Retyping the records exactly, down to the last line, is the whole job.

[Page-level text extractions]
____
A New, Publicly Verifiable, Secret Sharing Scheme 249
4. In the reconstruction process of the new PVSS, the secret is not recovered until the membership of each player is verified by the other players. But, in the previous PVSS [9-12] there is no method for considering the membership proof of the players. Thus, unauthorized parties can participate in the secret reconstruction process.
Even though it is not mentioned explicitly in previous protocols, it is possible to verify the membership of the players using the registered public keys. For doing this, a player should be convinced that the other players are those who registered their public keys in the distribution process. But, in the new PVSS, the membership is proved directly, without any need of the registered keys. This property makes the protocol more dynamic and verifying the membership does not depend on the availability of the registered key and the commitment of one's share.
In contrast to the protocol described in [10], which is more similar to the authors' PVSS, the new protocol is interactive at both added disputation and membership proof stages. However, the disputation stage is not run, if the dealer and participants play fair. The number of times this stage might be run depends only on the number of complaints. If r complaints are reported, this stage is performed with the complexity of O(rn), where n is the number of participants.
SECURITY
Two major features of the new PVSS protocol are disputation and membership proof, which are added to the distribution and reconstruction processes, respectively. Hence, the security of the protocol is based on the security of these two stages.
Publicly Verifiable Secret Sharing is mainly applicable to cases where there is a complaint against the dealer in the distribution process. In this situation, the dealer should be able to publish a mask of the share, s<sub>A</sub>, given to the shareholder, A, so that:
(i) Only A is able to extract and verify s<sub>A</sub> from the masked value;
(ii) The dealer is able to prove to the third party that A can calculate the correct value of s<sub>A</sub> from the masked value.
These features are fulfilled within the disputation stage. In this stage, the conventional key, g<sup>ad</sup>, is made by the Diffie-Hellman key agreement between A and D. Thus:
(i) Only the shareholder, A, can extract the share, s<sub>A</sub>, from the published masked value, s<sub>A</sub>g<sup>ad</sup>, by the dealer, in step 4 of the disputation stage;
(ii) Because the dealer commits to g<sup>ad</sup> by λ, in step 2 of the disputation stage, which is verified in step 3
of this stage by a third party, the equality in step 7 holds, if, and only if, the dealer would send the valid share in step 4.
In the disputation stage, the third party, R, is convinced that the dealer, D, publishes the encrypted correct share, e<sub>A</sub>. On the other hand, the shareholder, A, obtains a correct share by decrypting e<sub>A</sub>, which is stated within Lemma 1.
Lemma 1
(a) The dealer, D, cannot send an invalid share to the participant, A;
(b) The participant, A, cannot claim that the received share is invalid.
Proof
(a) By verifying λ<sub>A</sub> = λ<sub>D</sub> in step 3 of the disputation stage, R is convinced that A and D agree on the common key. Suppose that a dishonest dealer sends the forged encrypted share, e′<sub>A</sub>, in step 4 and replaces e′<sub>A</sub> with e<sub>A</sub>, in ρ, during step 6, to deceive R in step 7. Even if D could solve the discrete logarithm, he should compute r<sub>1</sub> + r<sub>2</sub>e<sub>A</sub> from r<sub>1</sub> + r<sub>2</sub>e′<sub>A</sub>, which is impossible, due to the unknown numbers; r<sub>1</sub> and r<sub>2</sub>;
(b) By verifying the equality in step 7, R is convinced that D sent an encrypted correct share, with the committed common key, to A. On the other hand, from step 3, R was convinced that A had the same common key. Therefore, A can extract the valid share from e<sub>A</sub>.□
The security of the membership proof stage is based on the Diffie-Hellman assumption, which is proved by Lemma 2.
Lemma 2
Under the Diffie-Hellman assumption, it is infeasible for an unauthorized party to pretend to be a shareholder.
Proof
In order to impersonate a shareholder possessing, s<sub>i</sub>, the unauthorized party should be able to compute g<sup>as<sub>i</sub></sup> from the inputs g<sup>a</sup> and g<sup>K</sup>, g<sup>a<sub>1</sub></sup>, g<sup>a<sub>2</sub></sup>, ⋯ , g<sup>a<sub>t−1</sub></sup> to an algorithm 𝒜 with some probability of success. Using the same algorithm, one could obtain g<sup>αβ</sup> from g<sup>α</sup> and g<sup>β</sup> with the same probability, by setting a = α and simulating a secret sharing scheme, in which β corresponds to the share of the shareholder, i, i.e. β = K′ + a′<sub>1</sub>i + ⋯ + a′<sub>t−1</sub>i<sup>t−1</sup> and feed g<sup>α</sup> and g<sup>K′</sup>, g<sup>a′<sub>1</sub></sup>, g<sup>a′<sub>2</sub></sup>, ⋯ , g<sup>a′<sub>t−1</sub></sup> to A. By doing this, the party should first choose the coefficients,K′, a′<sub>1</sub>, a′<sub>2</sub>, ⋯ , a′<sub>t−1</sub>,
____
PROBLEM SOLUTION:
A New, Publicly Verifiable, Secret Sharing Scheme 249
4. In the reconstruction process of the new PVSS, the secret is not recovered until the membership of each player is verified by the other players. But, in the previous PVSS [9-12] there is no method for considering the membership proof of the players. Thus, unauthorized parties can participate in the secret reconstruction process.
Even though it is not mentioned explicitly in previous protocols, it is possible to verify the membership of the players using the registered public keys. For doing this, a player should be convinced that the other players are those who registered their public keys in the distribution process. But, in the new PVSS, the membership is proved directly, without any need of the registered keys. This property makes the protocol more dynamic and verifying the membership does not depend on the availability of the registered key and the commitment of one's share.
In contrast to the protocol described in [10], which is more similar to the authors' PVSS, the new protocol is interactive at both added disputation and membership proof stages. However, the disputation stage is not run, if the dealer and participants play fair. The number of times this stage might be run depends only on the number of complaints. If r complaints are reported, this stage is performed with the complexity of O(rn), where n is the number of participants.
SECURITY
Two major features of the new PVSS protocol are disputation and membership proof, which are added to the distribution and reconstruction processes, respectively. Hence, the security of the protocol is based on the security of these two stages.
Publicly Verifiable Secret Sharing is mainly applicable to cases where there is a complaint against the dealer in the distribution process. In this situation, the dealer should be able to publish a mask of the share, s<sub>A</sub>, given to the shareholder, A, so that:
(i) Only A is able to extract and verify s<sub>A</sub> from the masked value;
(ii) The dealer is able to prove to the third party that A can calculate the correct value of s<sub>A</sub> from the masked value.
These features are fulfilled within the disputation stage. In this stage, the conventional key, g<sup>ad</sup>, is made by the Diffie-Hellman key agreement between A and D. Thus:
(i) Only the shareholder, A, can extract the share, s<sub>A</sub>, from the published masked value, s<sub>A</sub>g<sup>ad</sup>, by the dealer, in step 4 of the disputation stage;
(ii) Because the dealer commits to g<sup>ad</sup> by λ, in step 2 of the disputation stage, which is verified in step 3
of this stage by a third party, the equality in step 7 holds, if, and only if, the dealer would send the valid share in step 4.
In the disputation stage, the third party, R, is convinced that the dealer, D, publishes the encrypted correct share, e<sub>A</sub>. On the other hand, the shareholder, A, obtains a correct share by decrypting e<sub>A</sub>, which is stated within Lemma 1.
Lemma 1
(a) The dealer, D, cannot send an invalid share to the participant, A;
(b) The participant, A, cannot claim that the received share is invalid.
Proof
(a) By verifying λ<sub>A</sub> = λ<sub>D</sub> in step 3 of the disputation stage, R is convinced that A and D agree on the common key. Suppose that a dishonest dealer sends the forged encrypted share, e′<sub>A</sub>, in step 4 and replaces e′<sub>A</sub> with e<sub>A</sub>, in ρ, during step 6, to deceive R in step 7. Even if D could solve the discrete logarithm, he should compute r<sub>1</sub> + r<sub>2</sub>e<sub>A</sub> from r<sub>1</sub> + r<sub>2</sub>e′<sub>A</sub>, which is impossible, due to the unknown numbers; r<sub>1</sub> and r<sub>2</sub>;
(b) By verifying the equality in step 7, R is convinced that D sent an encrypted correct share, with the committed common key, to A. On the other hand, from step 3, R was convinced that A had the same common key. Therefore, A can extract the valid share from e<sub>A</sub>.□
The security of the membership proof stage is based on the Diffie-Hellman assumption, which is proved by Lemma 2.
Lemma 2
Under the Diffie-Hellman assumption, it is infeasible for an unauthorized party to pretend to be a shareholder.
Proof
In order to impersonate a shareholder possessing, s<sub>i</sub>, the unauthorized party should be able to compute g<sup>as<sub>i</sub></sup> from the inputs g<sup>a</sup> and g<sup>K</sup>, g<sup>a<sub>1</sub></sup>, g<sup>a<sub>2</sub></sup>, ⋯ , g<sup>a<sub>t−1</sub></sup> to an algorithm 𝒜 with some probability of success. Using the same algorithm, one could obtain g<sup>αβ</sup> from g<sup>α</sup> and g<sup>β</sup> with the same probability, by setting a = α and simulating a secret sharing scheme, in which β corresponds to the share of the shareholder, i, i.e. β = K′ + a′<sub>1</sub>i + ⋯ + a′<sub>t−1</sub>i<sup>t−1</sup> and feed g<sup>α</sup> and g<sup>K′</sup>, g<sup>a′<sub>1</sub></sup>, g<sup>a′<sub>2</sub></sup>, ⋯ , g<sup>a′<sub>t−1</sub></sup> to A. By doing this, the party should first choose the coefficients,K′, a′<sub>1</sub>, a′<sub>2</sub>, ⋯ , a′<sub>t−1</sub>,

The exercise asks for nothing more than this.